En la sala de espera, en donde estuvieron casi otra hora (total de espera, una hora y media, para hacer un estudio cuyo turno se había sacado un mes atrás), la imagen del subdesarrollo estaba aumentada. Había moscas, por ejemplo, algo que en una institución de salud no es deseable. Un televisor gritaba noticias deportivas frente a un letrero que rezaba: “silencio”, sin éxito. ¡Y había un patovica! Sí, la clínica tiene un patovica como en los boliches, que ordena un poco el tránsito de los perdidos, pregunta cosas a los sospechosos, y vigila que nadie se robe una almohada, una sábana manchada, un riñón, en fin, cualquier cosa que un ladrón puede afanarse de una clínica.

El patovica es un señor maduro, de envidiable y firme físico, zapatos negros lustrosos, pantalones jeans, y una remera…con una calavera, y algo en inglés que no alcanzó a leer. Seguramente algún grupo de rock heavy. La calavera, por obvias razones, no parece la ilustración más deseable en una institución de la salud. El tipo, cada tanto, se acercaba al televisor para subir el volumen cuando aparecía algo que le interesaba de Fox Sport, en desmedro del cartel de “silencio”, que nunca estuvo tan desubicado como allí, a solo metros de habitaciones donde habrá – pensó- gente que sufre, eso sí, en silencio.

El estudio, finalmente, fue lo más rápido. Duró menos de media hora. Esperó en el pasillo que daba al quirófano, con cierto espanto creciente. El espanto fue confirmado cuando dos camilleros pasaron transportando a un recién salido de la carnicería. El tipo estaba dormido, para su suerte. Blanco como el papel blanco, más cerca del arpa que de la guitarra. Los camilleros lo subieron al ascensor e hicieron mutis por el foro.

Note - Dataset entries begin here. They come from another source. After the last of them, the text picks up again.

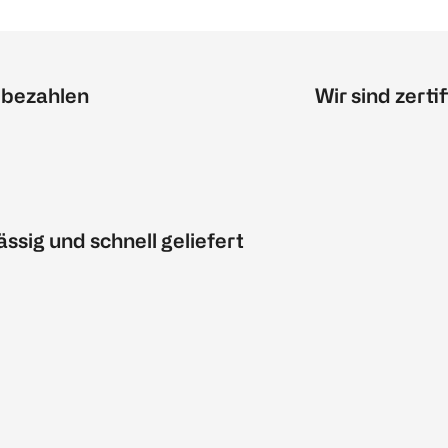
 bezahlen
Wir sind zertif
ässig und schnell geliefert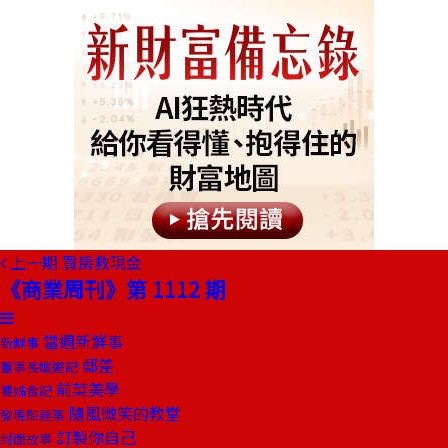
上一期
買房救現金
《商業周刊》第 1112 期
當週新鮮事
新鮮事
郵差
董事長嬉遊記
前菜美學
饕姊食記
隨風微笑的教堂
發現酷建築
訂製你自己
封面故事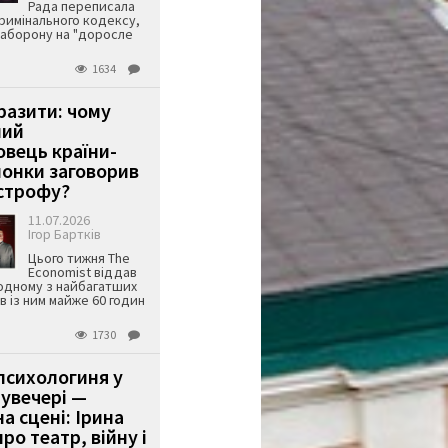
Рада переписала
римінального кодексу,
аборону на "доросле
1634
аразити: чому
ший
вець країни-
онки заговорив
строфу?
11.07.2026
Ігор Бартків
Цього тижня The
Economist віддав
одному з найбагатших
ів із ним майже 60 годин
1730
психологиня у
 увечері —
а сцені: Ірина
ро театр, війну і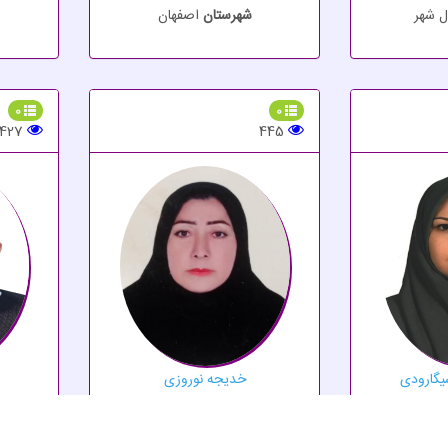
ل شهر
شهرستان
اصفهان
0
0
427
445
یگارودی
خدیجه نوروزی
کتری
ان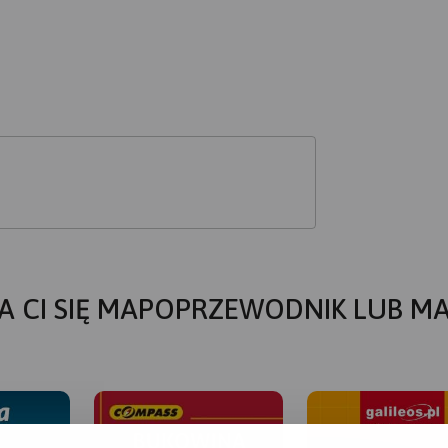
A CI SIĘ MAPOPRZEWODNIK LUB M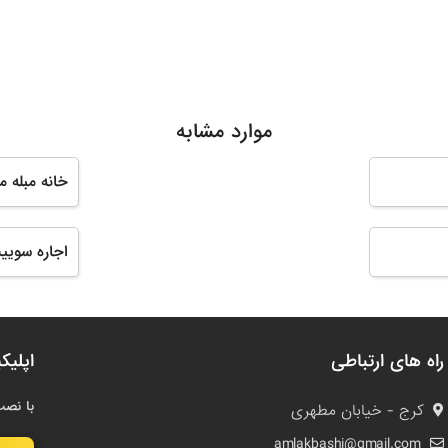
موارد مشابه
خانه مبله م
اجاره سوییت
راه های ارتباطی
اپلیک
با نصب
کرج - خیابان مطهری
amlakbashi@gmail.com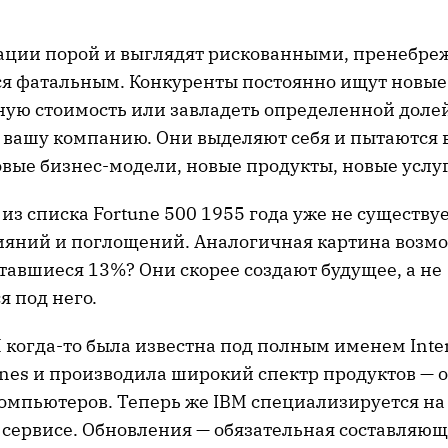
вации порой и выглядят рискованными, пренебр
ся фатальным. Конкуренты постоянно ищут новые
ную стоимость или завладеть определенной доле
о вашу компанию. Они выделяют себя и пытаются
овые бизнес-модели, новые продукты, новые услу
з списка Fortune 500 1955 года уже не существуе
лияний и поглощений. Аналогичная картина возмо
оставшиеся 13%? Они скорее создают будущее, а не
 под него.
 когда-то была известна под полным именем Inter
nes и производила широкий спектр продуктов — о
компьютеров. Теперь же IBM специализируется н
сервисе. Обновления — обязательная составляюща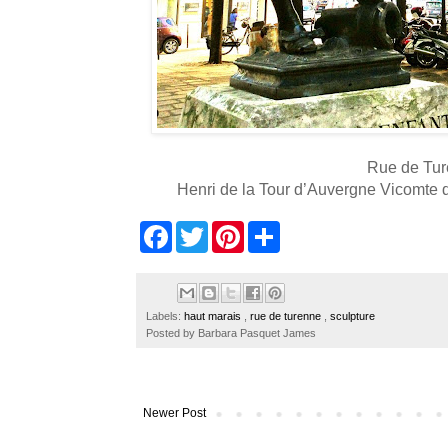
Rue de Tur
Henri de la Tour d’Auvergne Vicomte 
F
T
P
S
a
w
i
h
c
i
n
a
e
t
t
r
b
t
e
e
o
e
r
Labels:
haut marais
,
rue de turenne
,
sculpture
o
r
e
Posted by
Barbara Pasquet James
k
s
t
Newer Post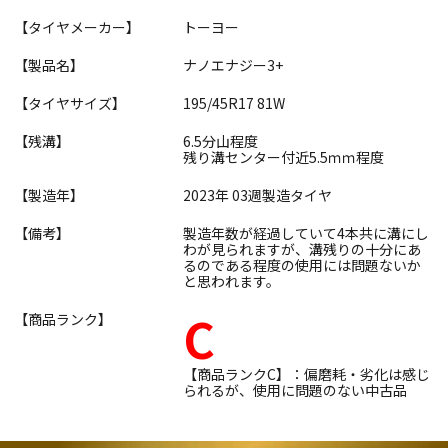
【タイヤメーカー】
トーヨー
【製品名】
ナノエナジー3+
【タイヤサイズ】
195/45R17 81W
【残溝】
6.5分山程度
残り溝センター付近5.5ｍｍ程度
【製造年】
2023年 03週製造タイヤ
【備考】
製造年数が経過していて4本共に溝にし
わが見られますが、溝残りの十分にあ
るのである程度の使用には問題ないか
と思われます。
C
【商品ランク】
【商品ランクC】：偏磨耗・劣化は感じ
られるが、使用に問題のない中古品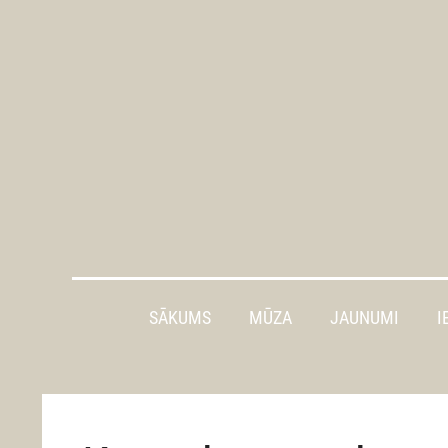
SĀKUMS
MŪZA
JAUNUMI
I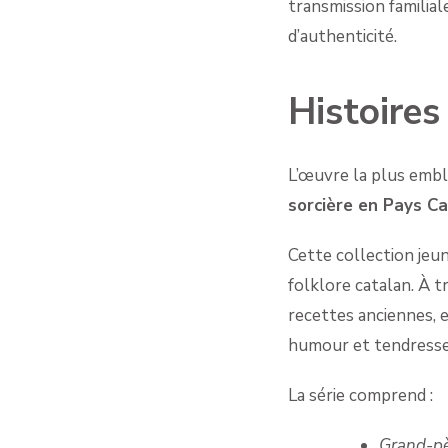
transmission familial
d’authenticité.
Histoires
L’œuvre la plus embl
sorcière en Pays C
Cette collection jeu
folklore catalan. À 
recettes anciennes,
humour et tendresse
La série comprend :
Grand-pè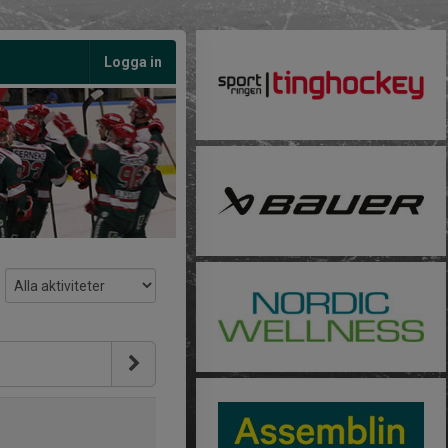
Logga in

La media hora pasó relativamente rápido. Pudo ver que a metros del quirófano también había moscas. Observó un pedazo de galletita mordida en el piso, cerca de una puerta cerrada. Los peldaños de la escalera estaban resquebrajados, y la imagen de una virgen bordeada con flores de plástico no auguraba nada bueno.

Salió con su mujer medio dormida por la anestesia como quien huye del horror. El aire de la calle le pareció un bálsamo paradisíaco.

Se sintió feliz por estar sano. O por lo menos, de no estar enterado de nada. “Sí –pensó- sí, sí…yo…yo me quiero morir en mi cama”.